## Records shown
--------

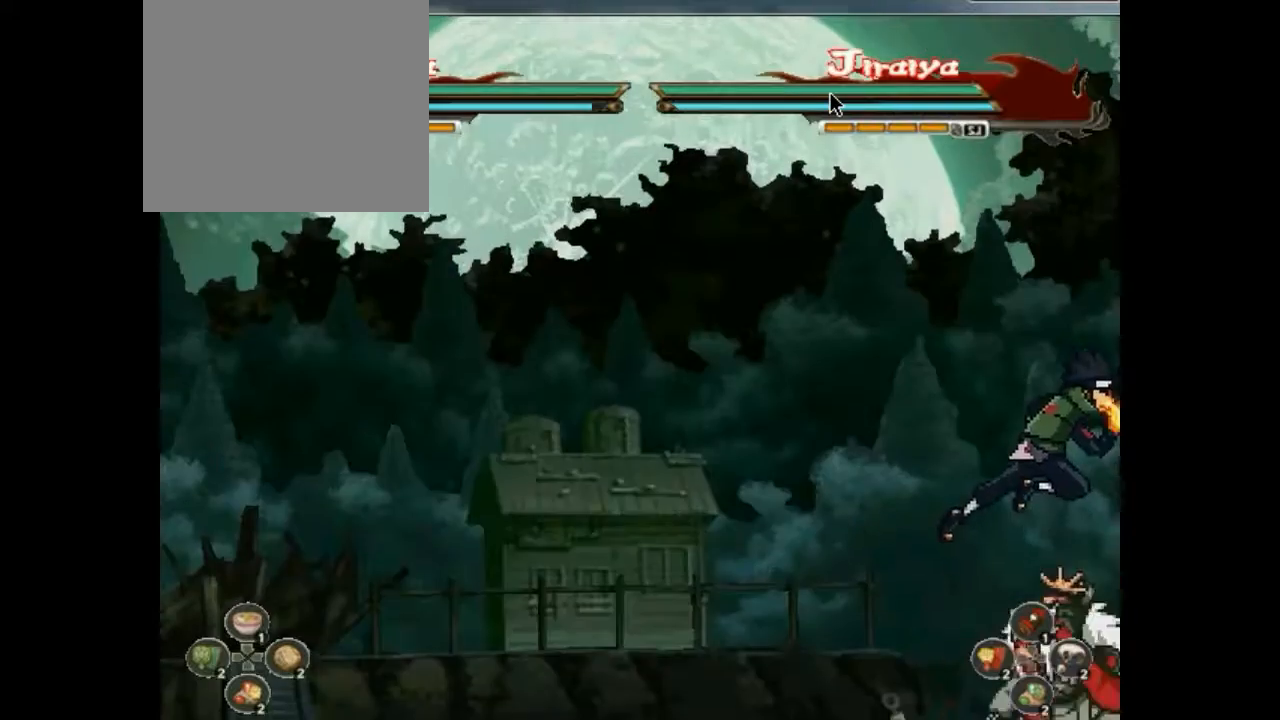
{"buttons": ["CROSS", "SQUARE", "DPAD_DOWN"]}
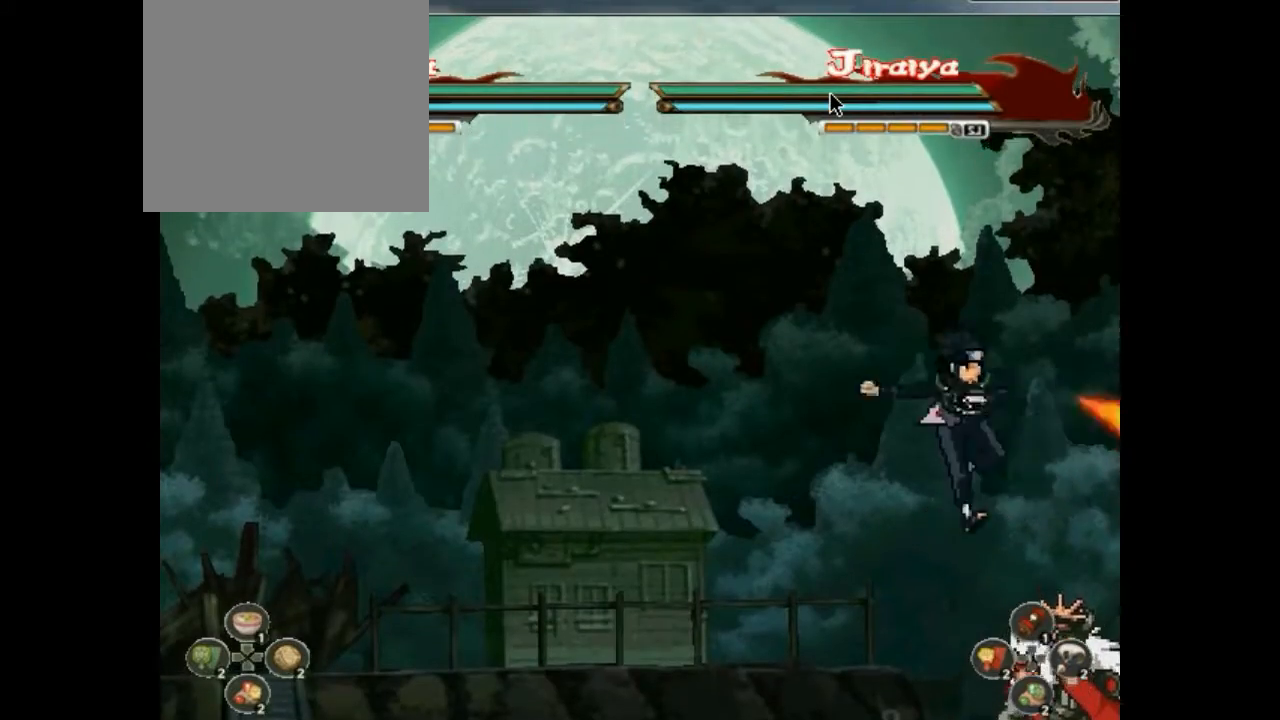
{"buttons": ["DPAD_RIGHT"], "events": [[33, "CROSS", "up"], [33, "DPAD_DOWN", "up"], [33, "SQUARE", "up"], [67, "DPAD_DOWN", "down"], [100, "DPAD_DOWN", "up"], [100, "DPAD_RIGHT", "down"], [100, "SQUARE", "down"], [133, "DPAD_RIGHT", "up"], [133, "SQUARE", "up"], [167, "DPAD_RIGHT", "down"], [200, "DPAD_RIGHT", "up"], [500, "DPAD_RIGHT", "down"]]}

--------

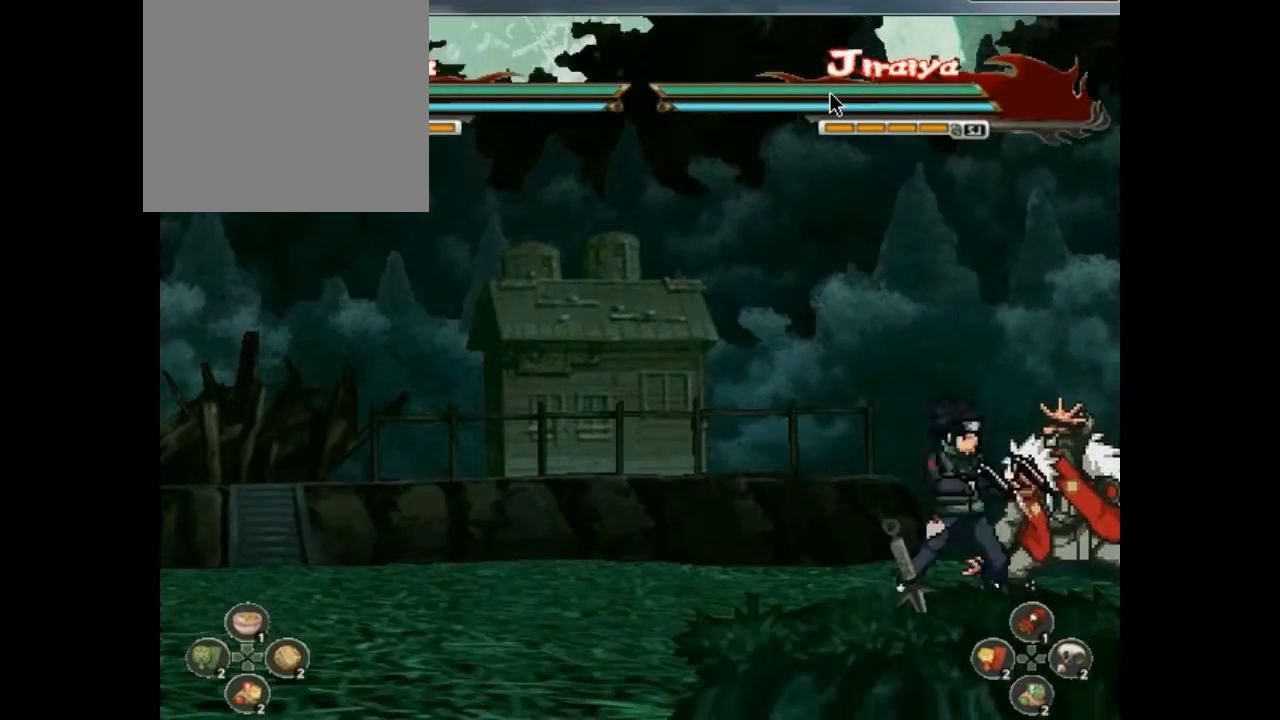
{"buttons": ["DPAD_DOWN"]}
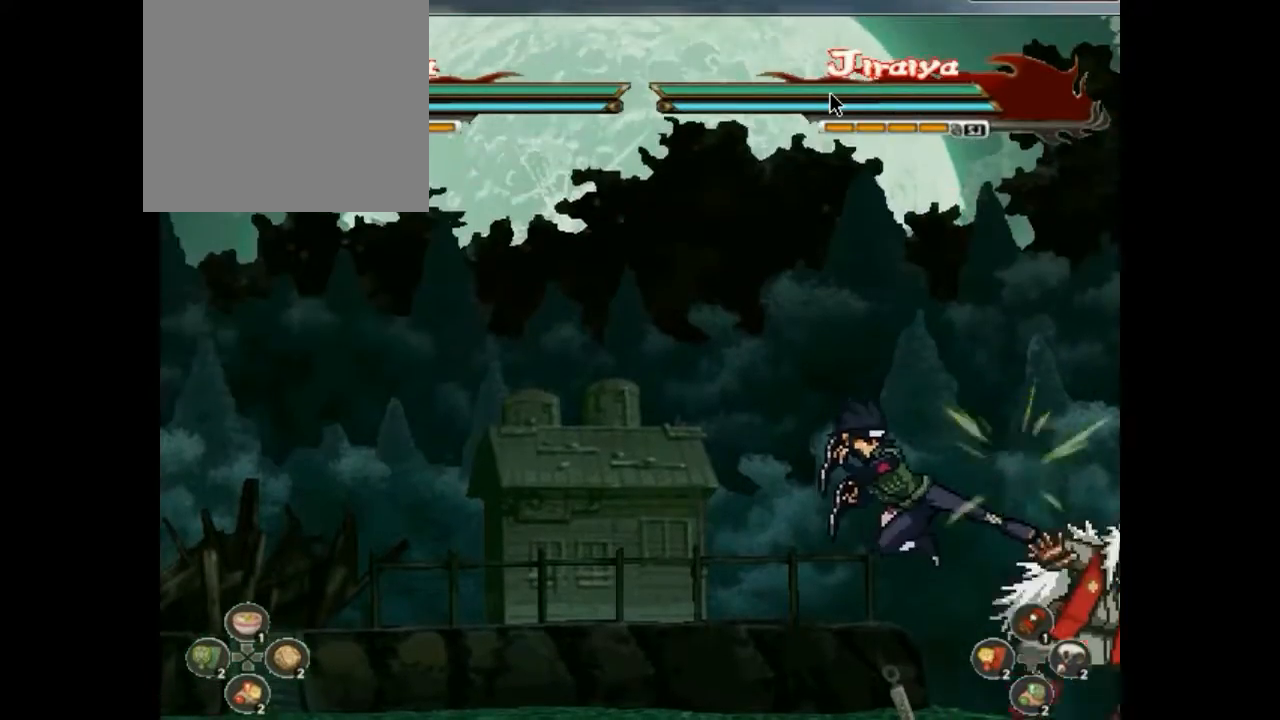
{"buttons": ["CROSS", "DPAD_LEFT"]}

--------

## What needs to be done
Every line above that carries the string "SQUARE" should be copied.

## Answer section
{"buttons": ["CROSS", "SQUARE", "DPAD_DOWN"]}
{"buttons": ["DPAD_RIGHT"], "events": [[33, "CROSS", "up"], [33, "DPAD_DOWN", "up"], [33, "SQUARE", "up"], [67, "DPAD_DOWN", "down"], [100, "DPAD_DOWN", "up"], [100, "DPAD_RIGHT", "down"], [100, "SQUARE", "down"], [133, "DPAD_RIGHT", "up"], [133, "SQUARE", "up"], [167, "DPAD_RIGHT", "down"], [200, "DPAD_RIGHT", "up"], [500, "DPAD_RIGHT", "down"]]}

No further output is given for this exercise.